A massive supply chain attack targeting the Arch User Repository (AUR) has compromised more than 400 community-maintained packages, with attackers injecting malicious build scripts designed to deploy credential-stealing malware and rootkit-style payloads on affected Linux systems.
  • ExLisper@lemmy.curiana.netEnglish
    82·
    10 hours ago

    it’s more like a bunch of community install scripts for stuff that isn’t officially supported yet - for popularity or other reasons.

    I’m looking at the list of affected packages and many of them are in official debian repos. Isn’t the issue then that the official Arch repositories don’t have many packages and people have to use less secure sources? That still sounds like an Arch issue to me.

    • HaraldvonBlauzahn@feddit.orgEnglish
      2·
      3 hours ago

      Isn’t the issue then that the official Arch repositories don’t have many packages …?

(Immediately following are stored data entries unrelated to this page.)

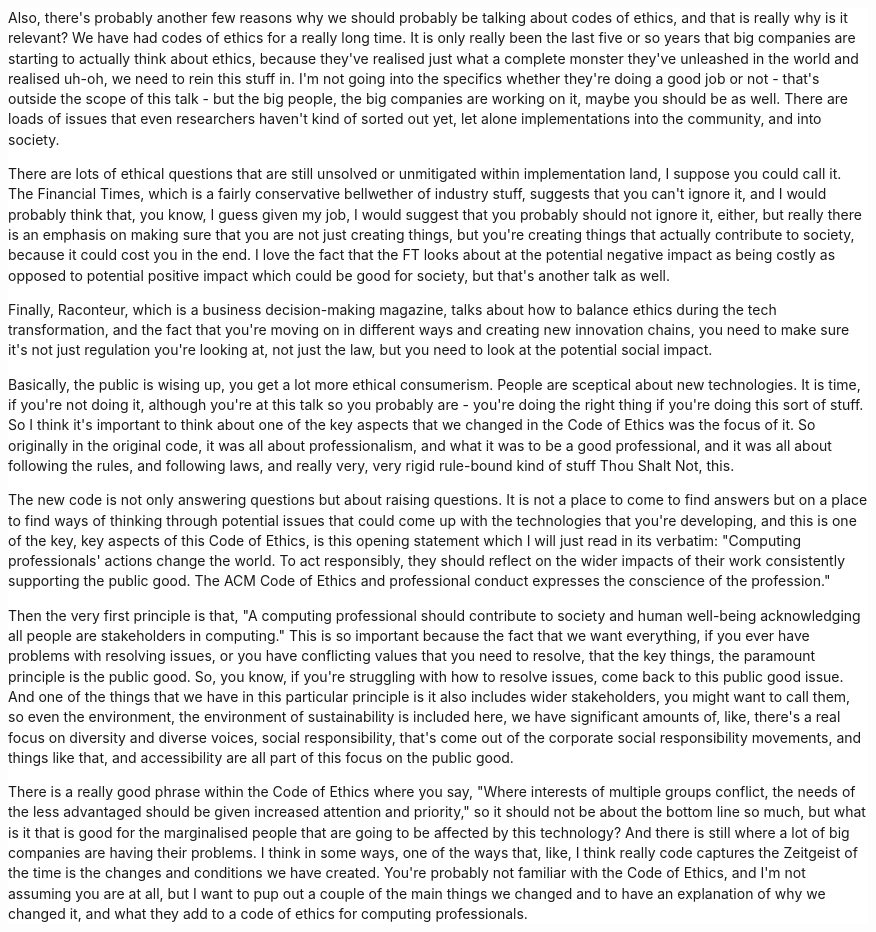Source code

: Also, there's probably another few reasons why we should probably be talking about codes of ethics, and that is really why is it relevant? We have had codes of ethics for a really long time. It is only really been the last five or so years that big companies are starting to actually think about ethics, because they've realised just what a complete monster they've unleashed in the world and realised uh-oh, we need to rein this stuff in. I'm not going into the specifics whether they're doing a good job or not - that's outside the scope of this talk - but the big people, the big companies are working on it, maybe you should be as well. There are loads of issues that even researchers haven't kind of sorted out yet, let alone implementations into the community, and into society.

There are lots of ethical questions that are still unsolved or unmitigated within implementation land, I suppose you could call it. The Financial Times, which is a fairly conservative bellwether of industry stuff, suggests that you can't ignore it, and I would probably think that, you know, I guess given my job, I would suggest that you probably should not ignore it, either, but really there is an emphasis on making sure that you are not just creating things, but you're creating things that actually contribute to society, because it could cost you in the end. I love the fact that the FT looks about at the potential negative impact as being costly as opposed to potential positive impact which could be good for society, but that's another talk as well.

Finally, Raconteur, which is a business decision-making magazine, talks about how to balance ethics during the tech transformation, and the fact that you're moving on in different ways and creating new innovation chains, you need to make sure it's not just regulation you're looking at, not just the law, but you need to look at the potential social impact.

Basically, the public is wising up, you get a lot more ethical consumerism. People are sceptical about new technologies. It is time, if you're not doing it, although you're at this talk so you probably are - you're doing the right thing if you're doing this sort of stuff. So I think it's important to think about one of the key aspects that we changed in the Code of Ethics was the focus of it. So originally in the original code, it was all about professionalism, and what it was to be a good professional, and it was all about following the rules, and following laws, and really very, very rigid rule-bound kind of stuff Thou Shalt Not, this.

The new code is not only answering questions but about raising questions. It is not a place to come to find answers but on a place to find ways of thinking through potential issues that could come up with the technologies that you're developing, and this is one of the key, key aspects of this Code of Ethics, is this opening statement which I will just read in its verbatim: "Computing professionals' actions change the world. To act responsibly, they should reflect on the wider impacts of their work consistently supporting the public good. The ACM Code of Ethics and professional conduct expresses the conscience of the profession."

Then the very first principle is that, "A computing professional should contribute to society and human well-being acknowledging all people are stakeholders in computing." This is so important because the fact that we want everything, if you ever have problems with resolving issues, or you have conflicting values that you need to resolve, that the key things, the paramount principle is the public good. So, you know, if you're struggling with how to resolve issues, come back to this public good issue. And one of the things that we have in this particular principle is it also includes wider stakeholders, you might want to call them, so even the environment, the environment of sustainability is included here, we have significant amounts of, like, there's a real focus on diversity and diverse voices, social responsibility, that's come out of the corporate social responsibility movements, and things like that, and accessibility are all part of this focus on the public good.

There is a really good phrase within the Code of Ethics where you say, "Where interests of multiple groups conflict, the needs of the less advantaged should be given increased attention and priority," so it should not be about the bottom line so much, but what is it that is good for the marginalised people that are going to be affected by this technology? And there is still where a lot of big companies are having their problems. I think in some ways, one of the ways that, like, I think really code captures the Zeitgeist of the time is the changes and conditions we have created. You're probably not familiar with the Code of Ethics, and I'm not assuming you are at all, but I want to pup out a couple of the main things we changed and to have an explanation of why we changed it, and what they add to a code of ethics for computing professionals.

      Not at all. The official Arch distribution has tens of thousands of packages and the user repository / AUR probably more than 100,000 .

      Edit: I looked it up:

      • According to distrowatch.com, the Arch Linux distribution has over 17,000 packges by now
      • Meanwhile, the number of packages in the Arch User Repository is 114,000 .
    • flying_sheep@lemmy.mlEnglish
      7·
      9 hours ago

      Arch actually has a large amount of official packages. Maybe some of the packages you’re referring to are just slightly renamed or alternate versions?

      It’s possible that in some areas it has fewer packages of course (e.g. Debian might repackage a larger subset of PyPI as Python packages), but I need the AUR for very few things.

    • Billegh@lemmy.worldEnglish
      31·
      7 hours ago

      Just because there is an official package doesn’t mean someone can’t make an aur one with the same name, or with common misspelling.